Compile-time plug-in

Peter
13 September 2016, 00:17
Could you provide a hook-point, or hook-points, for having Hiawatha call application logic? This would be for countless uses, like custom scripting languages, translation engines, high-performance embedded app-servers, etc. The hook would be like Fast-CGI, but instead dispatch to a procedure in a file, such as "application-hook.c"

The syntax to call the application-hook could be something like:
VirtualHost {
...
UseApplicationHook = EmbeddedApp
}

which would send the application-hook-name to the ApplicationHook() call, along with the request.


or
VirtualHost {
...
UseApplicationHookAfter = Translate1
}

which would send the application-hook-name to the ApplicationHook() call, with the returned page contents.
Hugo Leisink
13 September 2016, 07:13
I do not fully understand what you want, but it already sounds a bit like something that does not belong in a webserver. A webserver can start a CGI application upon request by a client, but after that it is up to the CGI application to do its thing.

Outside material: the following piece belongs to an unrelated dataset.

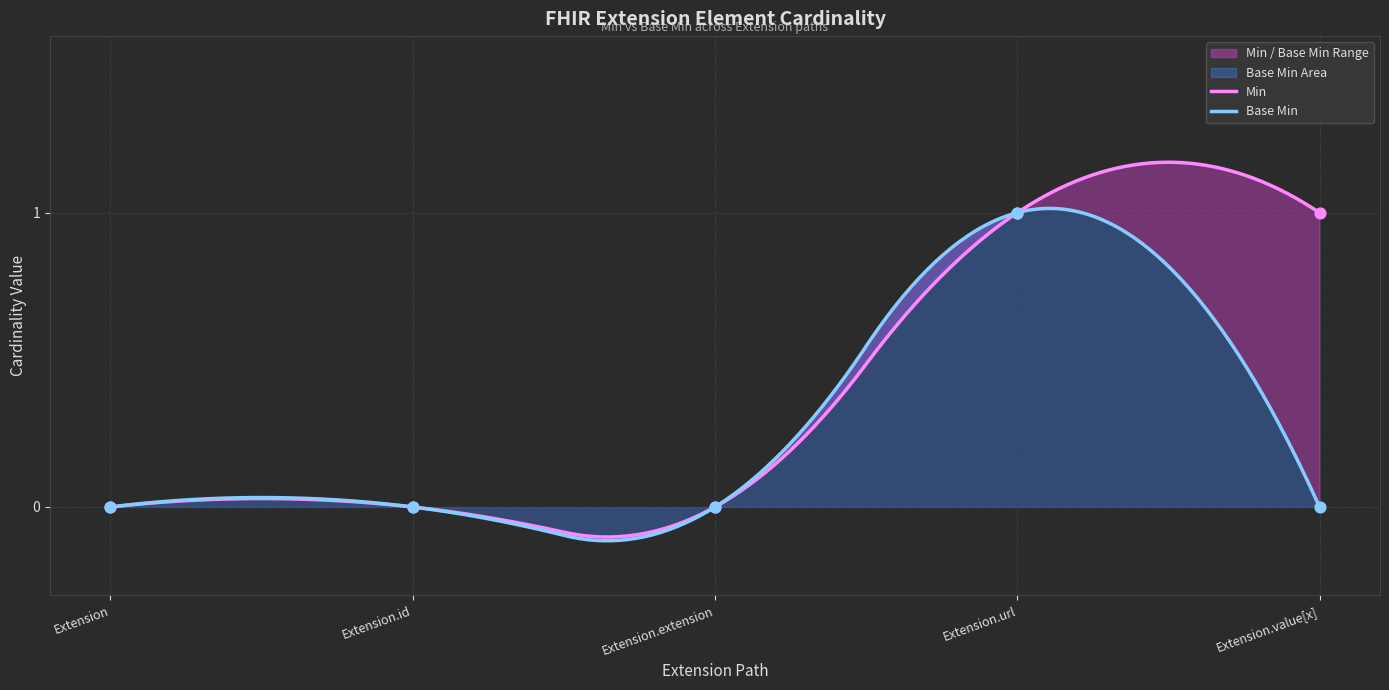

What are all the series names shown in the legend?

Min, Base Min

What problem do you try to solve with this?
Peter
13 September 2016, 15:47
Reduced latency through tighter integration.

Basically, what I'm requesting are compile-time hooks. That way, there is a clean, and generally forward-compatible compile-time mechanism, for everyone to add the countless extensions that benefit their vertical needs but don't belong in the core release. Anyone who needs the performance benefits "mod_php", "mod_ruby", or a connection pooler provides, or has a need to integrate Lua, or MySQL, or the Firebird DB engine, or LDAP (cringe), they can. And with little impact to Hiawatha's core.

In some ways, you could think of it as libHiawatha, but Hiawatha would be the controlling process.

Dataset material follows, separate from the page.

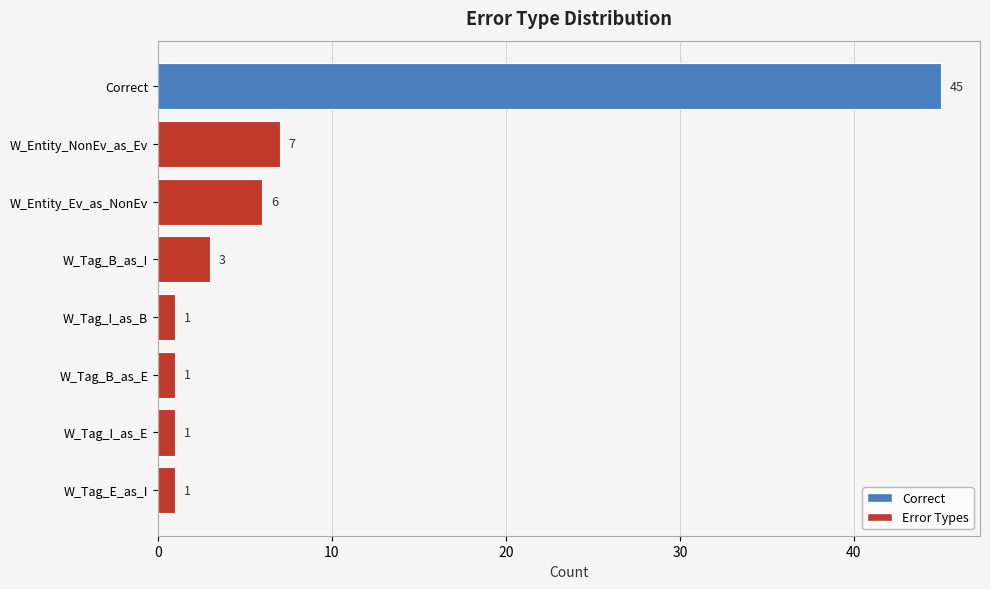

At which label is the value closest to 23?

W_Entity_NonEv_as_Ev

If the primary reason not-to provide-source-code-hooks is to dissuade insecure code from being compiled-in with Hiawatha, it might be worth considering focusing on making the source-code API more secure. In which case, instead of exposing Hiawatha's internals to third-party developer source, and allowing it to run as user hiawatha, instead, prior to the first call to ApplicationHook(), Hiawatha could perform a a one-time fork, and switch that fork to a specified user, (default nobody,) and send/receive data with ApplicationHook() via a shared memory block.
Hugo Leisink
13 September 2016, 16:05
Sounds to me a FastCGI application just does that. Start your FastCGI application and let Hiawatha connect to it via a Unix socket. It should be fast enough.